As the third quarter leaked away Thursday night and Pittsburgh Steelers quarterback Ben Roethlisberger added two more goofy throws to a badly timed three-and-out, the distance between that moment and the Steelers’ most recent touchdown already had become a gaping embarrassment.
If you can’t remember it, ’twas running back Le’Veon Bell’s dazzling 38-yard run Sunday against the Cleveland Browns, coming as it did with 7:43 remaining in the second quarter.
So if you want to be persnickety about it, the Steelers started the fourth against the Ravens without having scored a touchdown in the previous five quarters — or 82 minutes, 43 seconds of an apparent cease-fire.
And the cease-fire held.
It wasn’t so much that the Ravens pasted ’em, 26-6, in their annual showdown in Charm City. It was that the alleged strength of the Steelers’ in-Ben-we-trust offense was nowhere in evidence.
So first, let’s get the final, official particulars out of the way: Six full quarters without a Steelers touchdown. Seventeen consecutive possessions without a Steelers touchdown. And 97 minutes, 43 seconds of game clock without a Steelers touchdown.
“Obviously we’ve got to score touchdowns, but they’re a good red-zone defense; they proved that last week,” said tight end Heath Miller, who caught four passes but none of them for longer than 13 yards. “Ultimately, we kind of stopped ourselves at different points in the game, but when we get the ball down there, we’ve got to score seven, and we didn’t do that.”
Worse, the main problem was, um, Ben.
Drilled helmet-to-breastbone by Ravens outside linebacker Courtney Upshaw on the first third down of his long night, Roethlisberger never found an effective throwing rhythm, unless you want to count the rhythmic misfires that aborted drives on many a third-and-something to come.
“It obviously wasn’t a winning performance by any of us,” was all Steelers coach Mike Tomlin would say about his quarterback, who wasn’t exactly warming to the topic of quarterback malfunction, either.
“Yeah,” Ben said when asked whether he felt like he was sharp Thursday. “I don’t think it was horrible. I just think you’ve got to give them a lot of credit; they’re a good defense.”

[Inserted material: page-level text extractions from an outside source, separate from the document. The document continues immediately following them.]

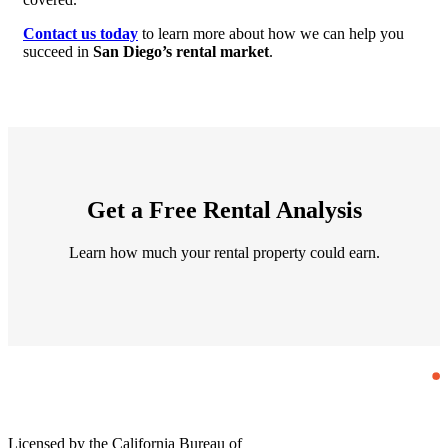
Contact us today
to learn more about how we can help you
succeed in
San Diego’s rental market
.
Get a Free Rental Analysis
Learn how much your rental property could earn.
Licensed by the California Bureau of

That’s fine as far as it goes, but I don’t see Ed Reed out there and I don’t see Ray Lewis out there, and I don’t even see Lardarius Webb, a secondary cornerstone who hasn’t gotten onto the field for the Ravens yet this season. What I did see was 340-pound defensive tackle Haloti Ngata leap into the path of a feckless pass by Roethlisberger and tip an interception to himself in the fourth, sending most of the announced 71,000-plus at M&T Bank Stadium to the exits.
“You know we moved the ball down the field, but it was one thing here and one thing there,” Roethlisberger said. “I don’t know, off the top of my head, that I could point to one thing. I’d have to look at it on film. We just kept getting behind the chains, and you can’t do that.”
The quarterback kept throwing behind the receivers, too, and you can’t do that.
It started when he threw behind a wide-open Markus Wheaton on a third-and-1 in the second quarter and got its full unfortunate momentum when he overthrew Miller, who had found a capacious vacuum in the Ravens zone for what should have been an easy first down as well.
Roethlisberger, in case you missed it, is the biggest reason cited by people who feel these Steelers are somehow better than average, better than the twin 8-8s they’ve posted the past two years — never mind that No. 7 played every single snap a year ago without nudging them above .500.
As the Steelers consider adding another $100 million or so to Roethlisberger’s portfolio, perhaps the quarterback should start reminding everyone again why he deserves $20 million to $25 million a year.
To be sure, you can’t pin the first loss of the new season exclusively on the quarterback, as he had plenty of help in the area of bad luck and squishy competence. It certainly didn’t help that wide receiver Antonio Brown missed a few series while he had his head examined, and it helped even less that right tackle Marcus Gilbert kept getting pushed into Roethlisberger by Ravens menace Elvis Dumervil.
The quarterback finished 22-for-37 for only 217 yards with no completion longer than 27, had a pass intercepted for the second game in a row and posted a quarterback rating of 64.8. Only once all last season did he register less than 70.
From the guy we accept as way more than merely good enough, it was nowhere near good enough.